SMK Negeri 2 Boyolangu Dengan Penanda Tanaman Anggrek

Memasuki SMK Negeri 2 Boyolangu Tulungagung, orang akan disambut dengan banyaknya tanaman anggrek dengan bunganya yang didominasi warna ungu dan putih. Puluhan tanaman anggrek itu sudah lebih lima tahun menjadi penanda sekolah di Jl. Ki Mangun Sarkoro VI/1 Tulungagung. Uniknya tanaman-tanaman anggrek itu tidak ditanam dalam pot seperti umumnya tanaman anggrek di sekolah. Seluruh tanaman anggrek di sekolah ini dibiarkan menyatu dengan batang pohon yang memang banyak terdapat di sekolah.

Bahkan, hotel mini yang dikembangkan di sekolah juga dinamakan dengan Orchid Hotel atau Hotel Anggrek. Tentunya dengan banyak asesoris tanaman anggrek yang menghiasi hotel yang hanya terdiri dari dua kamar saja itu. Asesoris itu mulai dari gantungan kunci kamar, bunga yang diletakkan di kamar dan nuansa mewah yang nampak di kamar. Kalau ada banyak siswa yang terlambat masuk sekolah, pimpinan sekolah akan menghukum mereka dengan urunan membeli tanaman anggrek sejenis untuk ditanam di sekolah.

Sekolah yang memiliki jurusan administrasi perhotelan, restoran, kecantikan dan tata busana ini juga mengembangkan usaha daur ulang sampah non organik. Usaha yang dimaksud adalah pemanfaatan sampah non organik menjadi barang layak jual. Setelah didaur ulang, barang yang dihasilkan juga tidak hanya dipasang di ruang pamer. Melainkan, mereka menjualnya dengan harga cukup terjangkau di kalangan guru, siswa dan tamu sekolah. Contohnya, tas belanja yang terbuat dari sampah karung beras. Dengan sedikit pengolahan dan sedikit hiasan bunga, barang dari sampah ini bisa laku dengan harga Rp. 25.000,-. Namun, upaya pembatasan penggunaan jenis barang tertentu masih belum diberlakukan di sekolah.

Pemilahan sampah juga dilakukan di sekolah yang didominasi siswa putri ini. Tempat sampah dibedakan menjadi tiga jenis. Sampah jenis kertas dan plastik disediakan tempat tersendiri. Sampah logam dan kaca juga disediakan tempat sampah khusus. Demikian pula dengan tempat sampah khusus untuk sampah organik. Selanjutnya sampah organik dikumpulkan menjadi satu untuk diolah menjadi kompos di rumah kompos mini sekolah. Sementara sampah non organik yang sudah terkumpul diberikan pada pemulung.

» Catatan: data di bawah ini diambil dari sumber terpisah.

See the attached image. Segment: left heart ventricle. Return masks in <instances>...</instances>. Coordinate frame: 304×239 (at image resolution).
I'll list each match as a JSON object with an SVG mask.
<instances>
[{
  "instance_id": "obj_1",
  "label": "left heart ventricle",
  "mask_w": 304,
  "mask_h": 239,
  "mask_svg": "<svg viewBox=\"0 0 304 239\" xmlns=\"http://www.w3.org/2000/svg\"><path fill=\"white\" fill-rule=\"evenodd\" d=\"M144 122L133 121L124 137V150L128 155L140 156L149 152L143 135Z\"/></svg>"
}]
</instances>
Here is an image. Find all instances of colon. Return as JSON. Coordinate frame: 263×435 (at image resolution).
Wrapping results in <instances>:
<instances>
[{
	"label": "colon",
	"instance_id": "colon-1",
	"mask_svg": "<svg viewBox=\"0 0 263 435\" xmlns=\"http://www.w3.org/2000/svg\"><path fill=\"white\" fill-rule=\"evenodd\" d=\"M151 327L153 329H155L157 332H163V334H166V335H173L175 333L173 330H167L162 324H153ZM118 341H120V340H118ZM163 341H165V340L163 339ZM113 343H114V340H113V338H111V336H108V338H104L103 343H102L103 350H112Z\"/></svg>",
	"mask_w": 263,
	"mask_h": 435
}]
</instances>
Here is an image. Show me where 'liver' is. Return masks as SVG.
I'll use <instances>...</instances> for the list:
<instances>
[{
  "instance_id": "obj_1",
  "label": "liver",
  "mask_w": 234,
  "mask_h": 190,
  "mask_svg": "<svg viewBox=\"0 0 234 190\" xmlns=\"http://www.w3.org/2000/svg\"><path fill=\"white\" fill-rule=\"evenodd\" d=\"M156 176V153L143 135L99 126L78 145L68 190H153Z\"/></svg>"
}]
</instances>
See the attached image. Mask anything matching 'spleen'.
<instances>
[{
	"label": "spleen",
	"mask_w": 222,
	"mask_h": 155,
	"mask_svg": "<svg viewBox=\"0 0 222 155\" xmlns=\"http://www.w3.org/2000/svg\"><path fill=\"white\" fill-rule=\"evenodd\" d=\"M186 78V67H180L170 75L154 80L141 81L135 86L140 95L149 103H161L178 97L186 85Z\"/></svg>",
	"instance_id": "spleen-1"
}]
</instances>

Siswa yang tergabung dalam kelompok pecinta alam sekolah dilibatkan pada pengolahan sampah organik menjadi pupuk kompos. Pelibatan mereka tidak dilakukan setiap hari, melainkan hanya pada Senin dan Kamis saja. Pembatasan ini disebabkan tingginya aktivitas belajar mengajar di sekolah yang memiliki luas 1,5 hektar ini. Maklum, di sekolah pariwisata ini jam praktek siswa sangat tinggi. Setiap tidak ikut praktek, maka siswa diminta menganti di hari lain.

Terbatasnya alokasi jam belajar mengajar di kelas menjadi alasan sekolah masih belum menerapkan pendidikan lingkungan hidup secara monolitik melalui pelajaran khusus. Pendidikan lingkungan hidup di sekolah ini masih terintegrasi pada mata pelajaran umum. Pelajaran umum yang dimaksud adalah ilmu pengetahuan alam dan PPKN. Namun, pada tahun ajaran berikutnya, sekolah berharap bisa menyediakan pelajaran lingkungan secara monolitik. (roni)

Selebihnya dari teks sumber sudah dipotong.